Description
A career as a senior site reliability developer in the Cybersecurity - Data Protection team at National Bank means acting as a specialist in the operational reliability of data protection platforms. This role allows you to have a significant impact on the organization through your skills in software engineering, SRE practices and automation.
Your role
• Ensure the reliability, availability and performance of critical data protection platforms throughout their lifecycle.
• Apply SRE principles and practices, including defining and monitoring SLOs/SLIs, managing error budgets and contributing to continuous improvement initiatives.
• Deploy and maintain strong observability practices using specialized tools.
• Participate in major incident management by coordinating interventions, analyzing root causes and producing post‑mortems.
• Collaborate with development, security and platform teams to integrate reliability early in solution design.

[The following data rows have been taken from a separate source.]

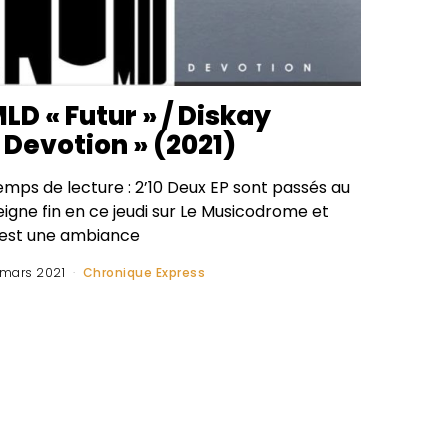
LD « Futur » / Diskay
 Devotion » (2021)
emps de lecture : 2’10 Deux EP sont passés au
igne fin en ce jeudi sur Le Musicodrome et
’est une ambiance
 mars 2021
Chronique Express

• Automate repetitive activities and explore the integration of AI agents to optimize operations.
Your team
The Data Protection Team is composed of specialists working in an agile, proactive and collaborative manner to seize opportunities, enhance technological resilience and evolve operational practices.
Within this sector, you are part of a large and dedicated team reporting to the manager responsible for operational excellence and critical platforms. Our team stands out through its collaborative spirit, openness to innovation and commitment to advancing SRE practices.
We aim to offer you maximum flexibility to support your quality of life, including hybrid work options and a flexible schedule.
National Bank values continuous development and internal mobility. Our personalized training programs, based on learning by doing, allow you to master your role and develop new areas of expertise. Tools such as the Data Academy, language training, the Harvard Learning Center, as well as coaching and mentoring support are available to you at all times.
Requirements
• Hold a bachelor’s degree in computer science or a related field, or possess equivalent hands‑on experience.
• Have 7 to 10 years of relevant experience in SRE, DevSecOps, service reliability or critical platform operations.
• Demonstrate expertise in operating highly available distributed systems and performance analysis.
• Show proven experience with SLO/SLI definition and monitoring, as well as error budget management.
• Master observability and troubleshooting tools such as Datadog, Splunk or equivalents.
• Possess solid understanding of cloud environments, particularly AWS.